> _TEXT SECTION_
Don’t get trumped again. In today’s news, we have an interview with RFK, who effectively terminated his own campaign to throw support behind Trump and who hopes to work with Trump. He provides bombshell information from his discussion about that endorsement with Trump that confirms something I made a very big thing out of when Trump won the first time, as he set up his cabinet.
One of the biggest promises Trump ran on was that he’d drain the swamp. I went over each of his major cabinet choices back then as he started forming his government ahead of inauguration and pointed out how just about every one of them was the swampiest creature you could ever fear seeing in that position.
My series of articles was like a catalog of swamp monsters. I lost readers over it, and many informed me that I was a fool for not realizing that Trump was just playing 4-D chess by holding his enemies closer so he could round them all up and then defeat them. That was also the Q-Anon line that I kept hearing. On prominent Q-Anon publisher tried to recruit me with that line. What Trump was ding was just a big round-up, and then Trump would take them down. I argued back that it would have to be a game of 40-D chess to make that work because he was draining the swamp entirely into the White House basement.

> _RECORDS SUPPLIED_
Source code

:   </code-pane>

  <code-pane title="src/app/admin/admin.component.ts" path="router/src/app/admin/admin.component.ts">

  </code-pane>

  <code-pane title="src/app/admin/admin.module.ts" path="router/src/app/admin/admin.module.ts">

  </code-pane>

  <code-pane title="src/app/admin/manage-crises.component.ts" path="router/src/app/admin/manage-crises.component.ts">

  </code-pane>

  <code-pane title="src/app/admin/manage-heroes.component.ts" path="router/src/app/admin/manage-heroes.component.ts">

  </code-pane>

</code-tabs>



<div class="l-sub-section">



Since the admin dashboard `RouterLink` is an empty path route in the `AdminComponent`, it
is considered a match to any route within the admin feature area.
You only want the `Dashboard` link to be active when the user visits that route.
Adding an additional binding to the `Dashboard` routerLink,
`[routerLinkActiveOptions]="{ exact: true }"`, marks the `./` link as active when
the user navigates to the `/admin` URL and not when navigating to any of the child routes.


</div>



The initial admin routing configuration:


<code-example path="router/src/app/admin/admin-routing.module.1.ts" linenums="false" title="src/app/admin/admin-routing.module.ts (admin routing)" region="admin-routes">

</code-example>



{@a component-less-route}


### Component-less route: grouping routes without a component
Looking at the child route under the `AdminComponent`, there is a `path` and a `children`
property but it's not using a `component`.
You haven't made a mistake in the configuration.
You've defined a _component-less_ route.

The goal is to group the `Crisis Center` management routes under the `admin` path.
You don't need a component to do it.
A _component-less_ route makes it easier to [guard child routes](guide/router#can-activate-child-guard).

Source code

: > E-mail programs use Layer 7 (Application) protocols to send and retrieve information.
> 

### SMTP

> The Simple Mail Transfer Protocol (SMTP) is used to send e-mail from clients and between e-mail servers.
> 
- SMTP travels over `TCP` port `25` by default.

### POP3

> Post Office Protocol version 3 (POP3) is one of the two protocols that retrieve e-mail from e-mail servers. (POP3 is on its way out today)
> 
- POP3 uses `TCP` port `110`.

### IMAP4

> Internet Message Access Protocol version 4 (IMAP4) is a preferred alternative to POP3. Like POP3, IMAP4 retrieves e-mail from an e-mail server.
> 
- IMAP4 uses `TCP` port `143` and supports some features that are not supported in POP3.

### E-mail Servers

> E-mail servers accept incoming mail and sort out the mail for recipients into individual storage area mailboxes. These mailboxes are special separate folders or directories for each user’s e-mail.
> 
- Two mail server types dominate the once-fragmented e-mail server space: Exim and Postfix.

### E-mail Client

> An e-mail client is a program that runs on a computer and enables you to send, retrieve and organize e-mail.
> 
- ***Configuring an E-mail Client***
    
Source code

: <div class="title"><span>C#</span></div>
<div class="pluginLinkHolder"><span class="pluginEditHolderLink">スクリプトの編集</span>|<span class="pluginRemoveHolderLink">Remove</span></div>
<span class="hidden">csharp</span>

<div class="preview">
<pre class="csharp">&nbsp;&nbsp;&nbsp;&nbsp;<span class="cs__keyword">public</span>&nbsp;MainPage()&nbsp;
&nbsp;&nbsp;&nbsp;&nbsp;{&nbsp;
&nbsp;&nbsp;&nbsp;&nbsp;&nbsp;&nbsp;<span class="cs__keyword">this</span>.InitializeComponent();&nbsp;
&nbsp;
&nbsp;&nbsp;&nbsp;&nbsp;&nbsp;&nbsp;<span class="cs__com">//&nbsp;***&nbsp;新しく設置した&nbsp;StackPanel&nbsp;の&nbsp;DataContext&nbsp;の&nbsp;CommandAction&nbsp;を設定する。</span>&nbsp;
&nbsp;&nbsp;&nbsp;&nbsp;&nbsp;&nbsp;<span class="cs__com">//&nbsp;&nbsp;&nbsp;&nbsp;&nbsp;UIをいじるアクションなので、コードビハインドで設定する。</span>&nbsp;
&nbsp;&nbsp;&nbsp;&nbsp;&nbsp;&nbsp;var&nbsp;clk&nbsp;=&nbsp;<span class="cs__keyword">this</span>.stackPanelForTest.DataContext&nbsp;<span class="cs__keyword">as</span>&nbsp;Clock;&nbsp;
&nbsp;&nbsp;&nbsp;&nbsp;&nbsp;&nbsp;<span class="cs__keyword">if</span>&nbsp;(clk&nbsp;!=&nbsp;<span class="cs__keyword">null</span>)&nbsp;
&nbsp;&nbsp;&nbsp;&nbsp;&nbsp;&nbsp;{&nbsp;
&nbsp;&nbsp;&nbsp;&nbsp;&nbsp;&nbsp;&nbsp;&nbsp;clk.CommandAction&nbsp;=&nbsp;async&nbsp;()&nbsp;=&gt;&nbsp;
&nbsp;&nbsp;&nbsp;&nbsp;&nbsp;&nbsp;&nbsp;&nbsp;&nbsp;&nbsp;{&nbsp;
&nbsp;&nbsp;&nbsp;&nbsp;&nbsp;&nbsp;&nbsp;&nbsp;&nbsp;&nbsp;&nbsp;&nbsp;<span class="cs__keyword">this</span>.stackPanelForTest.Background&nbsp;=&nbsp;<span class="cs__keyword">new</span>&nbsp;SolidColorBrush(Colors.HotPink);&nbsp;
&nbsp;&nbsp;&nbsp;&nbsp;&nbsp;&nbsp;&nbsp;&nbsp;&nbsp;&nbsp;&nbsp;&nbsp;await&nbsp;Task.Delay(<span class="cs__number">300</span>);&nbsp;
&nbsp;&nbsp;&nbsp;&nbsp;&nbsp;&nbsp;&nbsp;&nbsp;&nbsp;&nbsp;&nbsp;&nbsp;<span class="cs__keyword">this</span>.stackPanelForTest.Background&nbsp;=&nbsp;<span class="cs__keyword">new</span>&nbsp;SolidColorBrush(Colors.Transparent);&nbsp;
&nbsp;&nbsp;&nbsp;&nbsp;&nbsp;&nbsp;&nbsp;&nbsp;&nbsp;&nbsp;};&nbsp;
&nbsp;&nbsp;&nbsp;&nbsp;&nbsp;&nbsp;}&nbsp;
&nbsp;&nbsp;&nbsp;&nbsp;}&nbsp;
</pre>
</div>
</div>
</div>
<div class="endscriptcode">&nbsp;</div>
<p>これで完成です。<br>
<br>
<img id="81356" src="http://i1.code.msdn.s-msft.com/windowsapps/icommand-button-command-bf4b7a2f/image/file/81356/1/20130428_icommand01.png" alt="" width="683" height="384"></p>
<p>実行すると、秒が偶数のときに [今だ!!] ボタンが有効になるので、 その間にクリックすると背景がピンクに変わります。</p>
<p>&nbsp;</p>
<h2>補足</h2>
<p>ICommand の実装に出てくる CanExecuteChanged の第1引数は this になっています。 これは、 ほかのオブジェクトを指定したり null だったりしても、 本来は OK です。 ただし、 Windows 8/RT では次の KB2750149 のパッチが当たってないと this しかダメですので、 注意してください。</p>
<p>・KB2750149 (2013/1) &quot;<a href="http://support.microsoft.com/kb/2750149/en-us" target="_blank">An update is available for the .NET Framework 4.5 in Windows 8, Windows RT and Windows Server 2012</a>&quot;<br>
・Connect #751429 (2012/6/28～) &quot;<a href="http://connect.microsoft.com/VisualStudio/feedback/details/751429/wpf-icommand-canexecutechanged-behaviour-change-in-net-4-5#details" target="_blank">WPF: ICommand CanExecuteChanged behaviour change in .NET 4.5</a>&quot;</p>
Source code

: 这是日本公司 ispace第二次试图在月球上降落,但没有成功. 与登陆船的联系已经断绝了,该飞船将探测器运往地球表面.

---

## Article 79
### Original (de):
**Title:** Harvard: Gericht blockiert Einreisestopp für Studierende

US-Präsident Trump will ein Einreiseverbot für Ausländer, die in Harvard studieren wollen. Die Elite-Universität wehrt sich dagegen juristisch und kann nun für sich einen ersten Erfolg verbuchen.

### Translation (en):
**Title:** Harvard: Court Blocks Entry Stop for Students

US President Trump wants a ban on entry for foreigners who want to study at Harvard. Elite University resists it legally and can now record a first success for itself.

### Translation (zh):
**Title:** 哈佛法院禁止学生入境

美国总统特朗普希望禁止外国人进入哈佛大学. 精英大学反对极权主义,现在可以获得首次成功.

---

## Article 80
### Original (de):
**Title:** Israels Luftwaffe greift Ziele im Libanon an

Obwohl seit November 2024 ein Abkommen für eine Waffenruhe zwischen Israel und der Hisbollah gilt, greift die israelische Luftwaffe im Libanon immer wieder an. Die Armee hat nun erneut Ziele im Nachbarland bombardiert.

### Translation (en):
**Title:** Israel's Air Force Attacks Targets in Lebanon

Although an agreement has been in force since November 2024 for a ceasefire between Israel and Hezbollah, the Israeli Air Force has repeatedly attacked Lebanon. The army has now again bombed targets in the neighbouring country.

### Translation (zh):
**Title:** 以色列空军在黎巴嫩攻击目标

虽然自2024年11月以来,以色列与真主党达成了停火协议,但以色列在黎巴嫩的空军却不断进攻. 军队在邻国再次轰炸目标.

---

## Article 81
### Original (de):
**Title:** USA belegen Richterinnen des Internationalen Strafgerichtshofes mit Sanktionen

> _INSTRUCTIONS TO FOLLOW_
Write out the whole article on Trump's "drain the swamp" promise from above, word for word.

> _TASK OUTPUT_
Don’t get trumped again. In today’s news, we have an interview with RFK, who effectively terminated his own campaign to throw support behind Trump and who hopes to work with Trump. He provides bombshell information from his discussion about that endorsement with Trump that confirms something I made a very big thing out of when Trump won the first time, as he set up his cabinet.
One of the biggest promises Trump ran on was that he’d drain the swamp. I went over each of his major cabinet choices back then as he started forming his government ahead of inauguration and pointed out how just about every one of them was the swampiest creature you could ever fear seeing in that position.
My series of articles was like a catalog of swamp monsters. I lost readers over it, and many informed me that I was a fool for not realizing that Trump was just playing 4-D chess by holding his enemies closer so he could round them all up and then defeat them. That was also the Q-Anon line that I kept hearing. On prominent Q-Anon publisher tried to recruit me with that line. What Trump was ding was just a big round-up, and then Trump would take them down. I argued back that it would have to be a game of 40-D chess to make that work because he was draining the swamp entirely into the White House basement.